I am using the nllb-200-600M-onmt.pt checkpoint from the s3 server.

vince62s · August 22, 2023, 4:44pm

then you need:
enc_layers: 12
dec_layers: 12
heads: 16
hidden_size: 1024
word_vec_size: 1024
transformer_ff: 4096

kitkhai · August 23, 2023, 2:05am

Thank you so much! It worked!
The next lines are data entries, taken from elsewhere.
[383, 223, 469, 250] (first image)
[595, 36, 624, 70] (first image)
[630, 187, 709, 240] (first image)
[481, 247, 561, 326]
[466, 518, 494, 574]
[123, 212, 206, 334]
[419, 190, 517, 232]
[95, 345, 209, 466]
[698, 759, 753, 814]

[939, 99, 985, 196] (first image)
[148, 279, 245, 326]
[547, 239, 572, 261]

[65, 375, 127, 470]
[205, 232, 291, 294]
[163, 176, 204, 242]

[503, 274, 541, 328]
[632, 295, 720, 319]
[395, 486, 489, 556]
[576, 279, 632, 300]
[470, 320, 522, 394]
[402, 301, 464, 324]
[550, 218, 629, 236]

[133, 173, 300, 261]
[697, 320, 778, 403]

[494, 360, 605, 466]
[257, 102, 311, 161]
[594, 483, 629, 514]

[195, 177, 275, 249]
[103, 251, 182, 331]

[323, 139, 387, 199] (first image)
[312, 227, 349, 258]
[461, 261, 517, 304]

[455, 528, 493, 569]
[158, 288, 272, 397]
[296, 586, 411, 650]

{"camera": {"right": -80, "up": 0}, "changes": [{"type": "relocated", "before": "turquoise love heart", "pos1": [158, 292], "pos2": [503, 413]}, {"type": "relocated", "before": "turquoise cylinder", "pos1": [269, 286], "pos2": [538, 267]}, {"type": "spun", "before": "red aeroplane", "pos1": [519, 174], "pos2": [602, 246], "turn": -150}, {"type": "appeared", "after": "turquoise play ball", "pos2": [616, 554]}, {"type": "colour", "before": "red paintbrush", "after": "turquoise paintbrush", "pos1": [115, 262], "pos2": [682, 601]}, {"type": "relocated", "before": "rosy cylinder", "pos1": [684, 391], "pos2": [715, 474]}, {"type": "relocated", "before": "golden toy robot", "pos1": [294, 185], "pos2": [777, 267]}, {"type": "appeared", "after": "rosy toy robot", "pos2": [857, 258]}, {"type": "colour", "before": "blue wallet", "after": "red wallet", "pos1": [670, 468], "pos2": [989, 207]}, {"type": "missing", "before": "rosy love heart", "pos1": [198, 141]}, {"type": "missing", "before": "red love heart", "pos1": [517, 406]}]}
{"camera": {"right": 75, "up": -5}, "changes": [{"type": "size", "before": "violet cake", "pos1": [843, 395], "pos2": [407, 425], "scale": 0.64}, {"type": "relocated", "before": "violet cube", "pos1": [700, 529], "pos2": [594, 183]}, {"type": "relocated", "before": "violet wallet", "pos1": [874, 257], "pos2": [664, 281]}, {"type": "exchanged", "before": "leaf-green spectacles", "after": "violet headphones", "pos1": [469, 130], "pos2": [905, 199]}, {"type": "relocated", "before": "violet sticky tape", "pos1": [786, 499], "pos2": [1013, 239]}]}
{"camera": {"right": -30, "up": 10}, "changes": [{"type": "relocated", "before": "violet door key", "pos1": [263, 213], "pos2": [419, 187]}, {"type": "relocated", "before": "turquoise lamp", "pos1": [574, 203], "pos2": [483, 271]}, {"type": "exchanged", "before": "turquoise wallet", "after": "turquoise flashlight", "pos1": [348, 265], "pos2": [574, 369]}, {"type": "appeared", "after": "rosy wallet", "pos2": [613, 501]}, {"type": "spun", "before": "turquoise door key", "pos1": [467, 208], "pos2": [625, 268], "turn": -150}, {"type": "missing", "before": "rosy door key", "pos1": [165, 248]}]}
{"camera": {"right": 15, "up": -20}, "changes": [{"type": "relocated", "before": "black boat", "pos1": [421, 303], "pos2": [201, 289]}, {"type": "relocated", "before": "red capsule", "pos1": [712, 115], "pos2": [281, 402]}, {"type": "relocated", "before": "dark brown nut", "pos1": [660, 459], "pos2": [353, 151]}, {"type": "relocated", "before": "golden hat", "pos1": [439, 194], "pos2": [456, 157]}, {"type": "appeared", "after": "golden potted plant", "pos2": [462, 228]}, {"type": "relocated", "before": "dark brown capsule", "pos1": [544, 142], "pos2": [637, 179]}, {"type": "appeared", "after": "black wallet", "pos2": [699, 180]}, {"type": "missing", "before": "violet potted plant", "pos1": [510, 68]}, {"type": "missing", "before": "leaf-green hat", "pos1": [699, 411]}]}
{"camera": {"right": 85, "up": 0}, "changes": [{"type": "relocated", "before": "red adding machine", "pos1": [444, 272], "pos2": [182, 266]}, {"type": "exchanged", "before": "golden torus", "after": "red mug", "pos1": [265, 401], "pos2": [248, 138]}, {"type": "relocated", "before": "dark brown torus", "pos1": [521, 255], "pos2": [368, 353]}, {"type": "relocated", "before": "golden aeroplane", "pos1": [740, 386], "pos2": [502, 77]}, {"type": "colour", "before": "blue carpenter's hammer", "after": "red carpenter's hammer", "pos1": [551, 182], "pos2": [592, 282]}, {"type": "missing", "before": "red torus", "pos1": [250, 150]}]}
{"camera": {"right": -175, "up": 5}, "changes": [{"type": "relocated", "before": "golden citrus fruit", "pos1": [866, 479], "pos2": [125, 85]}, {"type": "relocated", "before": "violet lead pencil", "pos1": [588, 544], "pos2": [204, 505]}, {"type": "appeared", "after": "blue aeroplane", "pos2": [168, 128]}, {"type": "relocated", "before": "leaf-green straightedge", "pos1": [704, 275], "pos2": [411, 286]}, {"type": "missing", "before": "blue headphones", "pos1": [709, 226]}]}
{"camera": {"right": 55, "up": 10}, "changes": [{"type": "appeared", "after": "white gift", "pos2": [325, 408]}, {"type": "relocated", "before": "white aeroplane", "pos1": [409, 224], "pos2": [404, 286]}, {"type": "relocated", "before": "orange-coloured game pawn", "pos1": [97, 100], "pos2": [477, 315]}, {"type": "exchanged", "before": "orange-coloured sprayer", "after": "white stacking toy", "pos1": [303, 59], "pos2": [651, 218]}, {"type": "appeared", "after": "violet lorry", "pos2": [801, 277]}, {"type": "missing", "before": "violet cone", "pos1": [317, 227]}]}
How may I retrieve such information about the model architecture if I have to finetune another model checkpoint in the future?

Now I get another error message

(/usr/lib/python3.10/multiprocessing/resource_tracker.py:224: UserWarning: resource_tracker: There appear to be 20 leaked semaphore objects to clean up at shutdown warnings.warn('resource_tracker: There appear to be %d ')

that seems to be because I was loading too much data at once on my collab notebook, so I think I’ll reduce the amount of data that use (600K) to around 300K

kitkhai · August 24, 2023, 8:21am

Hi again @vince62s

I saw that you used 341K lines so I tried using 300K lines of training data and subsequently 10 lines of training data. However, I was still thrown the same error, even after reduce the batch size to 1. I am using Google collab that provides around 12GB System RAM & 15GB GPU RAM.

(/usr/lib/python3.10/multiprocessing/resource_tracker.py:224: UserWarning: resource_tracker: There appear to be 20 leaked semaphore objects to clean up at shutdown warnings.warn('resource_tracker: There appear to be %d ')

My google search attributes the error message to running out of memory (my system ram seems to be the problem, not the GPU ram) but I’m not sure what else I can change. Currently my batching and optimisation configuration is as follows:

# Batching
bucket_size: 262144
num_workers: 4
prefetch_factor: 400
world_size: 1
gpu_ranks: [0]
batch_type: "tokens"
batch_size: 1
valid_batch_size: 1
batch_size_multiple: 1
accum_count: [32, 32, 32]
accum_steps: [0, 15000, 30000]

# Optimization
model_dtype: "fp16"
optim: "sgd"
learning_rate: 30
warmup_steps: 100
decay_method: "noam"
adam_beta2: 0.98
max_grad_norm: 0
label_smoothing: 0.1
param_init: 0
param_init_glorot: true
normalization: "tokens"

vince62s · August 25, 2023, 7:43am

batch_size: 1 and batch_type: tokens mean that you use batches of 1 token, non sense.
also don’t use sgd, use adam with a lr of 1e-4

kitkhai · August 28, 2023, 1:22am

Hi @vince62s

The NLLB 200 600M - Transformer checkpoint that I downloaded from OpenNMT-py models - OpenNMT gave me really weird results.

When I ran:

python3 ~/OpenNMT-py/translate.py --config nllb-inference.yaml -src /en-zh/testsets/newstest2019-enzh-src.en -output newstest2019-enzh-hyp.zh

My input English sentence:

My uncle saw that the eagle caught the chickens

My model output in Chinese (Simplified) was complete gibberish and repetitive:

现在,我知道这个问题是什么,我知道这个问题是什么,我认为这是什么.

I used the exact same inference yaml file and only chance the reference to the model checkpoint, hence I am really confused what went wrong.

vince62s · August 29, 2023, 12:57pm

You must be using master and not the last pip version. I will push a fix for this.

You can git pull and try again.